I think you probably could do it with something like:

Header always set Access-Control-Allow-Origin * "expr=%{REQUEST_STATUS} >= 400"
Firefishy commented 6 months ago

The corporate mapping event was being blocked by timeouts triggering fail2ban to block their gateway addresses.

This change https://github.com/openstreetmap/chef/commit/647d76065793488df0ce9ed1840e5b8743f779ab has now been deployed which sets more lenient timeouts and is reducing the number of hosts being blocked due to frequent timeouts. I will continue to monitor and see if further changes are needed.

I will re-word this ticket to match the cases others have observed.

mmd-osm commented 6 months ago

We are using mod_evasive which is unfortunately a very blunt tool and does not give us much flexibility and what type of requests are being blocked.

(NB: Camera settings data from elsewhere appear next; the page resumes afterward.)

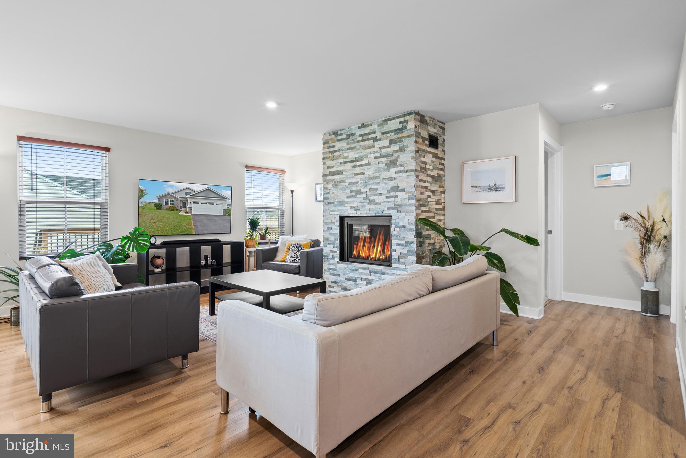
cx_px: 343
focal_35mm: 17
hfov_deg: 93.3
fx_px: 324
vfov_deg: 70.4
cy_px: 229
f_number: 8
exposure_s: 1/3
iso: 320
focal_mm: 17
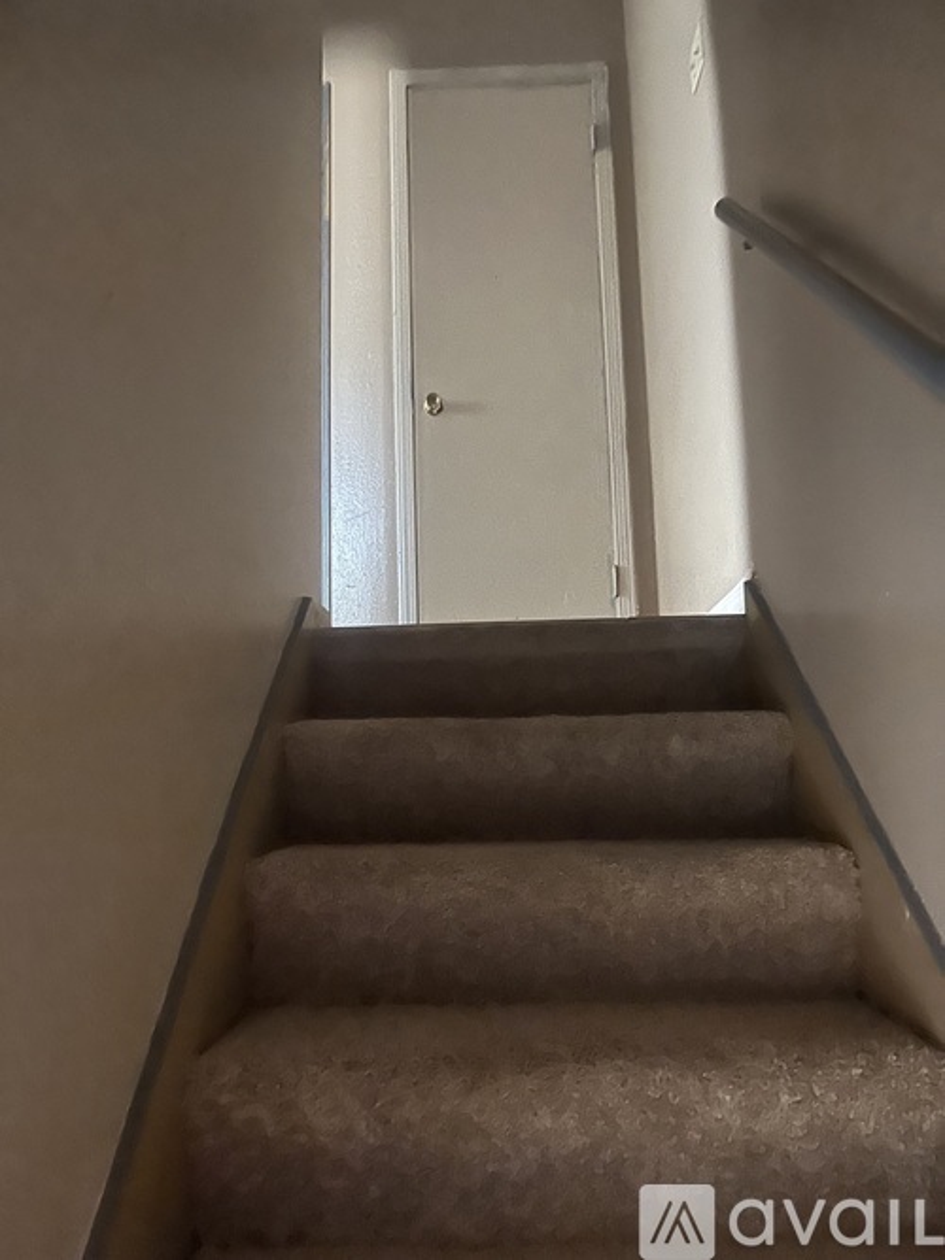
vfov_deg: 67.3
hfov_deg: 53.0
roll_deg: +3.9
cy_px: 630
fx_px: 947
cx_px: 472
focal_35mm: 26
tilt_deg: +10.9
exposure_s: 1/21
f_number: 1.6
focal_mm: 5.1
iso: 1000
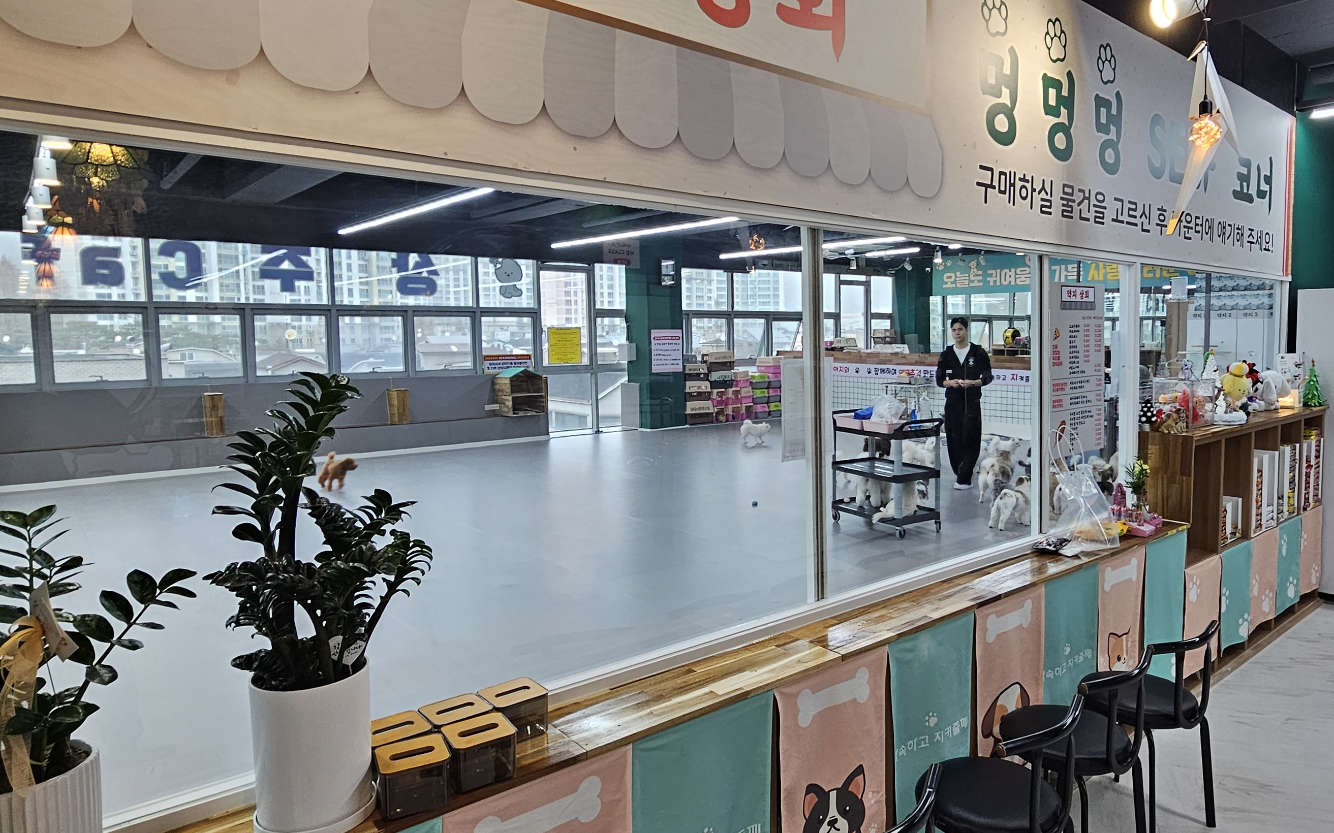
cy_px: 399
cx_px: 781
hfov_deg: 81.6
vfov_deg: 57.2
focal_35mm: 21
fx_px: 763
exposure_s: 1/60
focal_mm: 2.2
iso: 125
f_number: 2.2
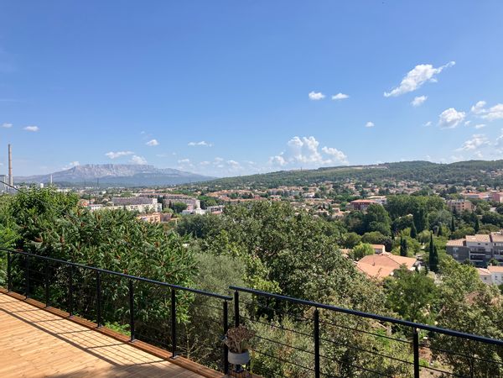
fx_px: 407
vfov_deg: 49.7
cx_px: 252
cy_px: 189
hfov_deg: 63.4
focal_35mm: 28
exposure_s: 1/2433
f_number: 1.8
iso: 32
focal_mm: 3.99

Some blog posts mentioned that mod_evasive is context aware in terms of Apache directives, and could be fine tuned depending on the type of request. As an example, /map requests with Authorization header could be configured with a different set of parameters.

For reference: https://docs.apiscp.com/admin/Evasive/#filtering-individual-resources

A word of caution: I haven't tried this out myself and cannot comment if this works as advertised.

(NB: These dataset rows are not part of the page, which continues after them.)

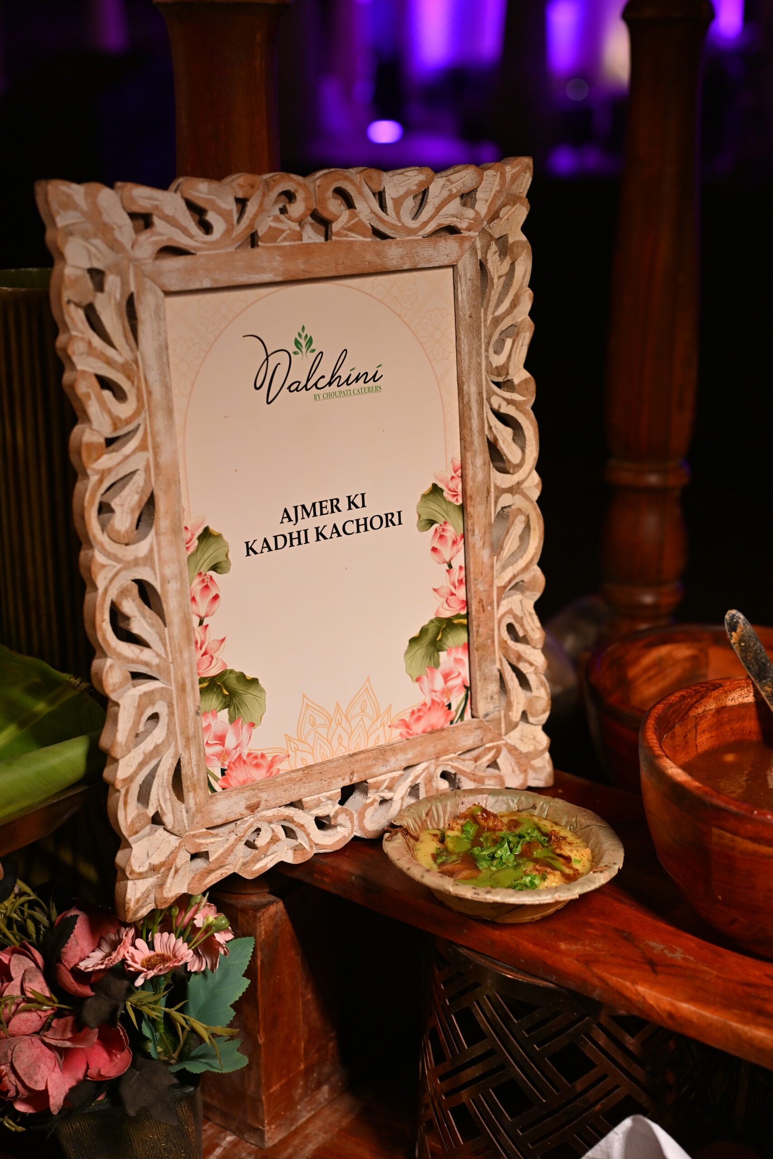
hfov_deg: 27.0
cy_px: 580
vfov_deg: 39.6
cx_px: 386
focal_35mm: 50
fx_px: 1610
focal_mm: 50
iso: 250
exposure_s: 1/125
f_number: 3.5
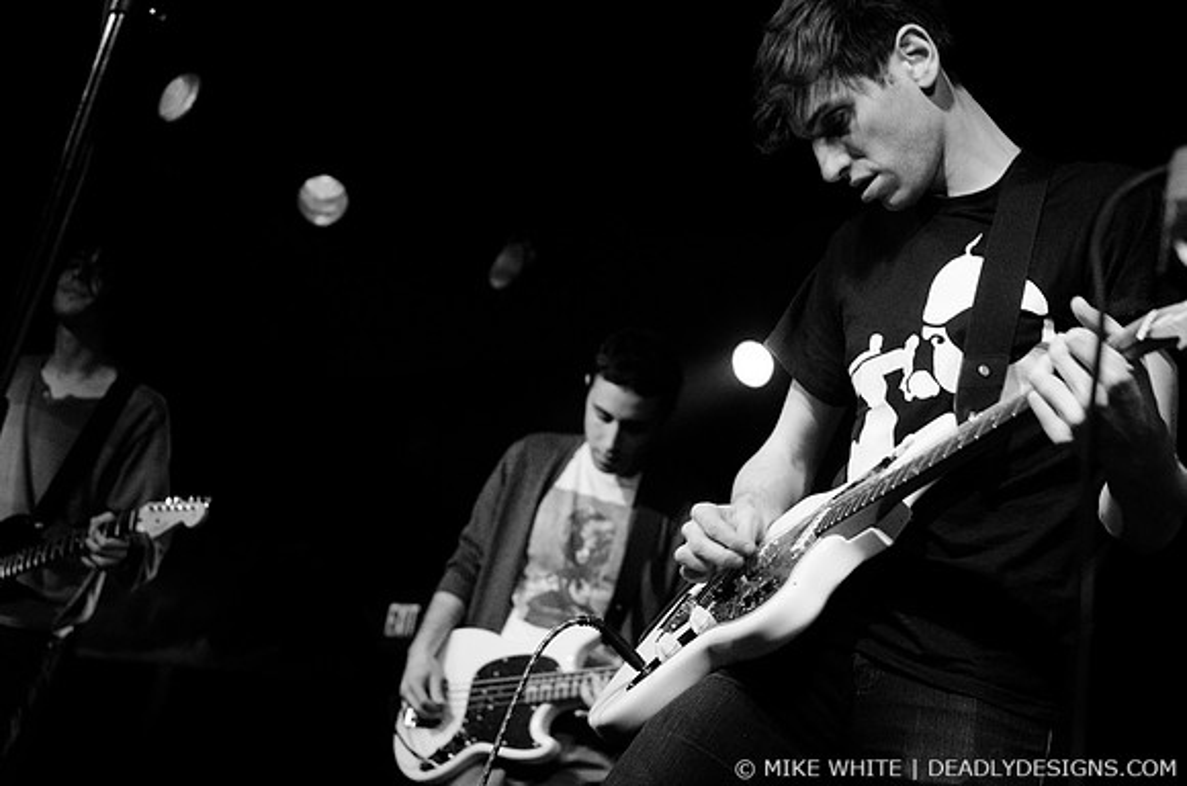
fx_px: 1727
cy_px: 393
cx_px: 594
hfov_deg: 37.9
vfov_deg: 25.6
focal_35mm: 52
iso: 2000
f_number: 2.8
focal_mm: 35
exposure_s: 1/100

bhousel commented 6 months ago

Some blog posts mentioned that mod_evasive is context aware in terms of Apache directives, and could be fine tuned depending on the type of request. As an example, /map requests with Authorization header could be configured with a different set of parameters.

I thought about suggesting this, but then scrapers would probably just add a fake Authorization header. I think mod_evasive wouldn’t be able to tell whether the header is legitimate, only that it’s present.

mmd-osm commented 6 months ago

mod_evasive has no concept of an HTTP header field, that’s part of the Apache rules defining the context. So we have a bit more options in that case: You can check for a proper Bearer token structure (length and allowed chars), and leave the rest to fail2ban and CGImap. Checking tokens in CGImap isn't super expensive either.

Posting lots of requests with invalid credentials would quickly block the IP address. Excessive /map downloads can be also be identified and blocked in CGImap. That's pretty much the same we had before mod_evasive was enabled.

Firefishy commented 3 months ago

We are no longer using mod_evasive. If we return to it, then likely this ticket should be revisited.